───── Extracted records

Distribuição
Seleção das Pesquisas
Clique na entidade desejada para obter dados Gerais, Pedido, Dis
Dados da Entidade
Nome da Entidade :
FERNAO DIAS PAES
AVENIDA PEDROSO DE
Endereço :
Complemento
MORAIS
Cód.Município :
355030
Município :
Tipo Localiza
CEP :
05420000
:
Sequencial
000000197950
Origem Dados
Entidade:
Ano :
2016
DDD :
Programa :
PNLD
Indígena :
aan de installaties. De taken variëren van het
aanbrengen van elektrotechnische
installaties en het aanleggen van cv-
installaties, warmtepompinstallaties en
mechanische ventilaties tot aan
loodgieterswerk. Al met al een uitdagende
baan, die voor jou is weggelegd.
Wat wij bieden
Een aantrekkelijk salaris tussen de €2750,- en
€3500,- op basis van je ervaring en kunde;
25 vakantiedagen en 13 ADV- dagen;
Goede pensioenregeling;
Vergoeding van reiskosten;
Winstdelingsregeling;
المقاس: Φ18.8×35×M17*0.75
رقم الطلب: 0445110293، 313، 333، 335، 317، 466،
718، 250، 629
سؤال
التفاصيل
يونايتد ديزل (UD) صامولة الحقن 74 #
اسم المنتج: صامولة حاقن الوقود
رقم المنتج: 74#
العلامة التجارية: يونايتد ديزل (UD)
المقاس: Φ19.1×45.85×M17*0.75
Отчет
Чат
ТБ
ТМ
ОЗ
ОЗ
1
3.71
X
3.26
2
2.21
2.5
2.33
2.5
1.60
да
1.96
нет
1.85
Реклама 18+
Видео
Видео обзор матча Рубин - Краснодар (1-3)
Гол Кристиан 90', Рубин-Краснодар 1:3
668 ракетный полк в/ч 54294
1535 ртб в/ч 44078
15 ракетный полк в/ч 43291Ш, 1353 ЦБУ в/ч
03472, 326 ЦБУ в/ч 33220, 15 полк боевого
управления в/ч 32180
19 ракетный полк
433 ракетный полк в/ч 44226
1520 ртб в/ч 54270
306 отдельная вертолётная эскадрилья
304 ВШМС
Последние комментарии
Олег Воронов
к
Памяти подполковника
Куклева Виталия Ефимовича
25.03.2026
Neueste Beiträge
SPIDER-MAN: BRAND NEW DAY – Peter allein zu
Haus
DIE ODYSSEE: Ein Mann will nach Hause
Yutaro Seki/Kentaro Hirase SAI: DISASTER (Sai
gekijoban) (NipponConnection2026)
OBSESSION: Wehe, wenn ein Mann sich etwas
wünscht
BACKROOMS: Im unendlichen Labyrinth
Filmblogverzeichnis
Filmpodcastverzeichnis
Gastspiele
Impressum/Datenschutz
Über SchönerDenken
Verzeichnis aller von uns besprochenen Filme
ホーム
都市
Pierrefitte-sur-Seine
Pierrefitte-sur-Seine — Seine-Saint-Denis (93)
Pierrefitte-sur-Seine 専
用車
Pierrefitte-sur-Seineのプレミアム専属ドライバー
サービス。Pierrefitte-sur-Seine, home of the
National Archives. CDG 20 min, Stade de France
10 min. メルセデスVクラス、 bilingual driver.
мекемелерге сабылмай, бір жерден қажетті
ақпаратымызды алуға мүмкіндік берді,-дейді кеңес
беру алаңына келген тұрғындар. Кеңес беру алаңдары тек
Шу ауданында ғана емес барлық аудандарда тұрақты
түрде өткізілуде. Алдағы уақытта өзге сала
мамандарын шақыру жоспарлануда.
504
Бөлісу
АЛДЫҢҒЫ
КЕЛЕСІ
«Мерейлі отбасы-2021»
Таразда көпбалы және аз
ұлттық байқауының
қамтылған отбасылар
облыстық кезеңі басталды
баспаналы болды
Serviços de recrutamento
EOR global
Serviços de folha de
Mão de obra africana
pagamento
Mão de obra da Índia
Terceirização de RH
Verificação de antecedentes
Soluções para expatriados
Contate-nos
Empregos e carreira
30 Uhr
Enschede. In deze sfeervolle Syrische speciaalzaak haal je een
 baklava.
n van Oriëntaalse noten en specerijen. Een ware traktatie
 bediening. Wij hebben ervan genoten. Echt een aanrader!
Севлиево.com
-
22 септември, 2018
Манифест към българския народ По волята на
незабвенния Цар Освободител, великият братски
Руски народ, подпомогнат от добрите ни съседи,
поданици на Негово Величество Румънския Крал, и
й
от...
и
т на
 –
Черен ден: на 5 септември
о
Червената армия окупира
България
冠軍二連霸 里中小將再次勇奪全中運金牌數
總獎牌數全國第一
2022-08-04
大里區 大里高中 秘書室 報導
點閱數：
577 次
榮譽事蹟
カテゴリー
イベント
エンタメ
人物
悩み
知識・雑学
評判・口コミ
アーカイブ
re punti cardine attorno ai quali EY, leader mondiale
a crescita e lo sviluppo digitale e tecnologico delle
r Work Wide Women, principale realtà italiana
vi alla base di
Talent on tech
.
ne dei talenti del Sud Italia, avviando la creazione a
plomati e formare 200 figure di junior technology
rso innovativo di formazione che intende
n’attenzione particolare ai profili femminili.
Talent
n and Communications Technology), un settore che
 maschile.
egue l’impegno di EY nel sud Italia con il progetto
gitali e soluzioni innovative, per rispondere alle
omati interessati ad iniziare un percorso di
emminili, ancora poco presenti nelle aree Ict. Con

──────────

§ Task to complete
Restate each record exactly as written.

§ Problem solution
Distribuição
Seleção das Pesquisas
Clique na entidade desejada para obter dados Gerais, Pedido, Dis
Dados da Entidade
Nome da Entidade :
FERNAO DIAS PAES
AVENIDA PEDROSO DE
Endereço :
Complemento
MORAIS
Cód.Município :
355030
Município :
Tipo Localiza
CEP :
05420000
:
Sequencial
000000197950
Origem Dados
Entidade:
Ano :
2016
DDD :
Programa :
PNLD
Indígena :
aan de installaties. De taken variëren van het
aanbrengen van elektrotechnische
installaties en het aanleggen van cv-
installaties, warmtepompinstallaties en
mechanische ventilaties tot aan
loodgieterswerk. Al met al een uitdagende
baan, die voor jou is weggelegd.
Wat wij bieden
Een aantrekkelijk salaris tussen de €2750,- en
€3500,- op basis van je ervaring en kunde;
25 vakantiedagen en 13 ADV- dagen;
Goede pensioenregeling;
Vergoeding van reiskosten;
Winstdelingsregeling;
المقاس: Φ18.8×35×M17*0.75
رقم الطلب: 0445110293، 313، 333، 335، 317، 466،
718، 250، 629
سؤال
التفاصيل
يونايتد ديزل (UD) صامولة الحقن 74 #
اسم المنتج: صامولة حاقن الوقود
رقم المنتج: 74#
العلامة التجارية: يونايتد ديزل (UD)
المقاس: Φ19.1×45.85×M17*0.75
Отчет
Чат
ТБ
ТМ
ОЗ
ОЗ
1
3.71
X
3.26
2
2.21
2.5
2.33
2.5
1.60
да
1.96
нет
1.85
Реклама 18+
Видео
Видео обзор матча Рубин - Краснодар (1-3)
Гол Кристиан 90', Рубин-Краснодар 1:3
668 ракетный полк в/ч 54294
1535 ртб в/ч 44078
15 ракетный полк в/ч 43291Ш, 1353 ЦБУ в/ч
03472, 326 ЦБУ в/ч 33220, 15 полк боевого
управления в/ч 32180
19 ракетный полк
433 ракетный полк в/ч 44226
1520 ртб в/ч 54270
306 отдельная вертолётная эскадрилья
304 ВШМС
Последние комментарии
Олег Воронов
к
Памяти подполковника
Куклева Виталия Ефимовича
25.03.2026
Neueste Beiträge
SPIDER-MAN: BRAND NEW DAY – Peter allein zu
Haus
DIE ODYSSEE: Ein Mann will nach Hause
Yutaro Seki/Kentaro Hirase SAI: DISASTER (Sai
gekijoban) (NipponConnection2026)
OBSESSION: Wehe, wenn ein Mann sich etwas
wünscht
BACKROOMS: Im unendlichen Labyrinth
Filmblogverzeichnis
Filmpodcastverzeichnis
Gastspiele
Impressum/Datenschutz
Über SchönerDenken
Verzeichnis aller von uns besprochenen Filme
ホーム
都市
Pierrefitte-sur-Seine
Pierrefitte-sur-Seine — Seine-Saint-Denis (93)
Pierrefitte-sur-Seine 専
用車
Pierrefitte-sur-Seineのプレミアム専属ドライバー
サービス。Pierrefitte-sur-Seine, home of the
National Archives. CDG 20 min, Stade de France
10 min. メルセデスVクラス、 bilingual driver.
мекемелерге сабылмай, бір жерден қажетті
ақпаратымызды алуға мүмкіндік берді,-дейді кеңес
беру алаңына келген тұрғындар. Кеңес беру алаңдары тек
Шу ауданында ғана емес барлық аудандарда тұрақты
түрде өткізілуде. Алдағы уақытта өзге сала
мамандарын шақыру жоспарлануда.
504
Бөлісу
АЛДЫҢҒЫ
КЕЛЕСІ
«Мерейлі отбасы-2021»
Таразда көпбалы және аз
ұлттық байқауының
қамтылған отбасылар
облыстық кезеңі басталды
баспаналы болды
Serviços de recrutamento
EOR global
Serviços de folha de
Mão de obra africana
pagamento
Mão de obra da Índia
Terceirização de RH
Verificação de antecedentes
Soluções para expatriados
Contate-nos
Empregos e carreira
30 Uhr
Enschede. In deze sfeervolle Syrische speciaalzaak haal je een
 baklava.
n van Oriëntaalse noten en specerijen. Een ware traktatie
 bediening. Wij hebben ervan genoten. Echt een aanrader!
Севлиево.com
-
22 септември, 2018
Манифест към българския народ По волята на
незабвенния Цар Освободител, великият братски
Руски народ, подпомогнат от добрите ни съседи,
поданици на Негово Величество Румънския Крал, и
й
от...
и
т на
 –
Черен ден: на 5 септември
о
Червената армия окупира
България
冠軍二連霸 里中小將再次勇奪全中運金牌數
總獎牌數全國第一
2022-08-04
大里區 大里高中 秘書室 報導
點閱數：
577 次
榮譽事蹟
カテゴリー
イベント
エンタメ
人物
悩み
知識・雑学
評判・口コミ
アーカイブ
re punti cardine attorno ai quali EY, leader mondiale
a crescita e lo sviluppo digitale e tecnologico delle
r Work Wide Women, principale realtà italiana
vi alla base di
Talent on tech
.
ne dei talenti del Sud Italia, avviando la creazione a
plomati e formare 200 figure di junior technology
rso innovativo di formazione che intende
n’attenzione particolare ai profili femminili.
Talent
n and Communications Technology), un settore che
 maschile.
egue l’impegno di EY nel sud Italia con il progetto
gitali e soluzioni innovative, per rispondere alle
omati interessati ad iniziare un percorso di
emminili, ancora poco presenti nelle aree Ict. Con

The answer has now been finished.